This invention relates to photocurable resins for stereolithography and compositions containing such resins.
Numerically controlled cutting process methods are used for the production of various kinds of models such as mold production models, profiling process models and die-sinking electric discharge process models as well as regular shape products. More recently, attention is being paid to the optical stereolithography whereby a photocurable resin or its composition is exposed to a radiation for hardening to form a desired stereo lithographed object. This invention relates to photocurable resins suitably adapted to such processes in stereolithography, and more particularly to photocurable resins for stereolithography containing unsaturated urethane and compositions containing such resins.
Examples of known photocurable resins for stereolithography containing unsaturated urethane include (1) those containing unsaturated urethane obtained from polyurethane diisocyanate and hydroxy alkyl acrylate (such as disclosed in Japanese Patent Publication Tokkai 2-145616), (2) those containing unsaturated urethane obtained from polyurethane diisocyanate and triol di(meth)acrylate (such as disclosed in .Japanese Patent Publications Tokkai 1-204915 and U.S. Pat. No. 4,879,402), (3) those containing unsaturated urethane obtained from polyurethane diisocyanate and tetraol triacrylate (such as disclosed in U.S. Pat. No. 4,608,409), (4) those containing unsaturated urethane obtained from polyurethane tri-.about.hexa-isocyanate and tri-ol di(meth)acrylate (such as disclosed in U.S. Pat. No. 4,879,402), (5) those containing unsaturated urethane obtained from triisocyanate and diol mono(meth)acrylate or tri-ol di(meth)acrylate (such as disclosed in U.S. Pat. No. 4,868,325), and (6) those containing unsaturated urethane obtained from diisocyanate and triol di(meth)acrylate (such as disclosed in U.S. Pat. No. 4,347,174). If an attempt is made to increase the double bond density within such unsaturated urethane so as to increase the crosslinking density of resulting stereolithographed objects, however, shrinkage becomes large at the time of photopolymerization reaction and the form precision of the resulting object becomes worse. If it is attempted, on the other hand, to reduce the double bond density within the unsaturated urethane so as to reduce the crosslinking density of the resulting stereolithographed object, thermal properties of such objects are adversely affected and, for example, their thermal deformation temperatures become lower.

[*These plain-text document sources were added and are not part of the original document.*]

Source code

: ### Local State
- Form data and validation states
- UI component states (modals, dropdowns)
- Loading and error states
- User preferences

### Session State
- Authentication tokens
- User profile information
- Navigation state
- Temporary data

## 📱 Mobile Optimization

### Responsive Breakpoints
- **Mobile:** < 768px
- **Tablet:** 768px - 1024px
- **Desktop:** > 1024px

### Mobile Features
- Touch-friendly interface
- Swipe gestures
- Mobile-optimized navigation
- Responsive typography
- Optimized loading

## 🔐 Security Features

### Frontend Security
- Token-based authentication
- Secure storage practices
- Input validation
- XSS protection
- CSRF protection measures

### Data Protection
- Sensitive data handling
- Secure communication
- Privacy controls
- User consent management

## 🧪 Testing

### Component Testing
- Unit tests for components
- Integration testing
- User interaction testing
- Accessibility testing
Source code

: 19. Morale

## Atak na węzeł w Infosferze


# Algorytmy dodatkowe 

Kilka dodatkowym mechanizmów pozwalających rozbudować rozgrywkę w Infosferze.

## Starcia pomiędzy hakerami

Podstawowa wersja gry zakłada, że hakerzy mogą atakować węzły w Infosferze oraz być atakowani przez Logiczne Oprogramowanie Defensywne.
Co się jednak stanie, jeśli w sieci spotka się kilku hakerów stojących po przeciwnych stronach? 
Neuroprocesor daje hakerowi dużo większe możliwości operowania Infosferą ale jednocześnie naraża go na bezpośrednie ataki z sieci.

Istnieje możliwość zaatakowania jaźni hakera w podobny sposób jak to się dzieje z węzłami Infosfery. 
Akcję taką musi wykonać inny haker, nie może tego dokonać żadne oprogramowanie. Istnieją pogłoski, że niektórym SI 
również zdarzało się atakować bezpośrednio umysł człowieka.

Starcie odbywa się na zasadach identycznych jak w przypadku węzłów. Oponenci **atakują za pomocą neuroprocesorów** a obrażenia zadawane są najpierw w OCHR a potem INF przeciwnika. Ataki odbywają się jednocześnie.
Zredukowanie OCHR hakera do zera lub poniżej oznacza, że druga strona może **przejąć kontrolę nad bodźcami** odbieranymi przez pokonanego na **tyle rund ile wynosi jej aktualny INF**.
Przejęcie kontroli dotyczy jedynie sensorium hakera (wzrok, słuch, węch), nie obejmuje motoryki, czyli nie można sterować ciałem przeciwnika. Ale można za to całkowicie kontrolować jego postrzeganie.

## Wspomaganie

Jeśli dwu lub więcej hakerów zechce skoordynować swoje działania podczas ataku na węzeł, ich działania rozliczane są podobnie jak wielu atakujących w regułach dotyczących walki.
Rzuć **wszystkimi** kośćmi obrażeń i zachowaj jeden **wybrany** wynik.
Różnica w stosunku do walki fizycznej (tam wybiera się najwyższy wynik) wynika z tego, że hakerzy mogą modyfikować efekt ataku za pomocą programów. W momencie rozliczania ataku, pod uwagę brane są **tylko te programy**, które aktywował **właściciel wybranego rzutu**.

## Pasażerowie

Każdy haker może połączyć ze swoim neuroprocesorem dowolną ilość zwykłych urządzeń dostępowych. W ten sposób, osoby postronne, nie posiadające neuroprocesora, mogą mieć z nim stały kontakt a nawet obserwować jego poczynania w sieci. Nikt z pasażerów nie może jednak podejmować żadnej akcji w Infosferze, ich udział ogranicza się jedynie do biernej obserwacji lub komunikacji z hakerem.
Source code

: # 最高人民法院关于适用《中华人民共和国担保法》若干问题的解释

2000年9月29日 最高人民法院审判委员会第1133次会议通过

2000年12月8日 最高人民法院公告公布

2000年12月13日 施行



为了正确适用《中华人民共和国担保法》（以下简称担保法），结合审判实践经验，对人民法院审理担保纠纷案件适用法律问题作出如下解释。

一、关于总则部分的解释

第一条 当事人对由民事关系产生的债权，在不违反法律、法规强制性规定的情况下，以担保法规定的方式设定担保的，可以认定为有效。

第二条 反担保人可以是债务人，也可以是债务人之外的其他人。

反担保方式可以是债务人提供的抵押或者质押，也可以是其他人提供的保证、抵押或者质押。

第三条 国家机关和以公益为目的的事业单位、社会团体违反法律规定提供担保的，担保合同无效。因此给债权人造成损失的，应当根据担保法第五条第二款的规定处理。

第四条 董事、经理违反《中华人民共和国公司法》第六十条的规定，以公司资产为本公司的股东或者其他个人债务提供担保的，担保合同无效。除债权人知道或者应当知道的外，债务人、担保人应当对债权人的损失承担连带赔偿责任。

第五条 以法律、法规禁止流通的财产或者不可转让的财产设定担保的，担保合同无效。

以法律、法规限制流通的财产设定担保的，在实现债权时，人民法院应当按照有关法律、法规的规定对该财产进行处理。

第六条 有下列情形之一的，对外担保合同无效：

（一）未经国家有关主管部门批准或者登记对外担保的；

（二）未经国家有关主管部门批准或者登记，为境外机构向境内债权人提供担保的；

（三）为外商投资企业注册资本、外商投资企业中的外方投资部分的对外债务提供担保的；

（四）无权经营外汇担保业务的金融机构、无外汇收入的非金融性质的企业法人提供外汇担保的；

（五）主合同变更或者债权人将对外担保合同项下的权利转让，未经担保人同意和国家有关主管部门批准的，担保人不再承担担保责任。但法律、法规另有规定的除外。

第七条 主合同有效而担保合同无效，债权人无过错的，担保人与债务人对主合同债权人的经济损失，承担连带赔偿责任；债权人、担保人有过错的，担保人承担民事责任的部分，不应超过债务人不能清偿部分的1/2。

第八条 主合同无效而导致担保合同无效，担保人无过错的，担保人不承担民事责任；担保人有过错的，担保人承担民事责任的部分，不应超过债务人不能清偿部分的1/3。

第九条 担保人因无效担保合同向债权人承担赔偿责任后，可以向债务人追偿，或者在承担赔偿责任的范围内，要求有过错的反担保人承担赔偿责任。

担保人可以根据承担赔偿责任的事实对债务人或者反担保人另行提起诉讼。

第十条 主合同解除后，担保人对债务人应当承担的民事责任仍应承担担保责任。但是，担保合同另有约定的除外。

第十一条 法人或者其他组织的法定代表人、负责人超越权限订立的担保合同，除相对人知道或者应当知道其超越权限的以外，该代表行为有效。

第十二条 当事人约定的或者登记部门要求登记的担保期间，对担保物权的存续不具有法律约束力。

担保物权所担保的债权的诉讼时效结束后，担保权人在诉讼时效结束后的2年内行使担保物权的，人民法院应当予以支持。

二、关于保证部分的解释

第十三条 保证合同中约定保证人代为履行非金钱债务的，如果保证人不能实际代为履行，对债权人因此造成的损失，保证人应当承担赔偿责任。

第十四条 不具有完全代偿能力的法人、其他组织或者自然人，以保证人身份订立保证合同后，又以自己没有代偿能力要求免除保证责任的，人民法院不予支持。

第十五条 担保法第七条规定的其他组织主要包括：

In view of the above, there have been attempts to improve both the shrinkage at the time of reaction and the thermal properties by using unsaturated urethane of a kind having both polymerizable and long-chain hydrocarbon groups within the molecule, as disclosed, for example, in Japanese Patent Publications Tokkai 6-234818, 6-322039 and 6-287241. Although such prior art attempts could reduce the reaction shrinkage to a certain extent at the time of the photopolymerization reaction, it was not possible, as a matter of fact, to necessarily obtain stereolithographed objects with superior form precision. The reason for this is the existence of non-uniform stress inside the resulting objects caused by the material non-uniformity within the photocurable resin or its composition which has been used, non-uniformity in the photopolymerization reaction, and the shape of the stereolithographed object to be obtained. If the force of such stress becomes concentrated in a particular part of the object or a particular direction therein, there may result a deformation such as curvature, torsion and crush, as well as a fracture such as cracks and delamination. Thus, the form precision of such stereolithographed objects having such an internal stress is intrinsically inferior. In general, mechanical and thermal properties of stereolithographed objects obtained from prior art photocurable resins or their compositions, even with the aforementioned proposed attempts, are inferior. In particular, their toughness factor, defined as the product of the tensile strength and tensile elongation, is significantly inferior to the toughness factor of an ordinary thermoplastic resin such as the ABS resin commonly used as the material for plastic molding. Thus, the stereolithographed objects thus obtained can be used only for limited purposes.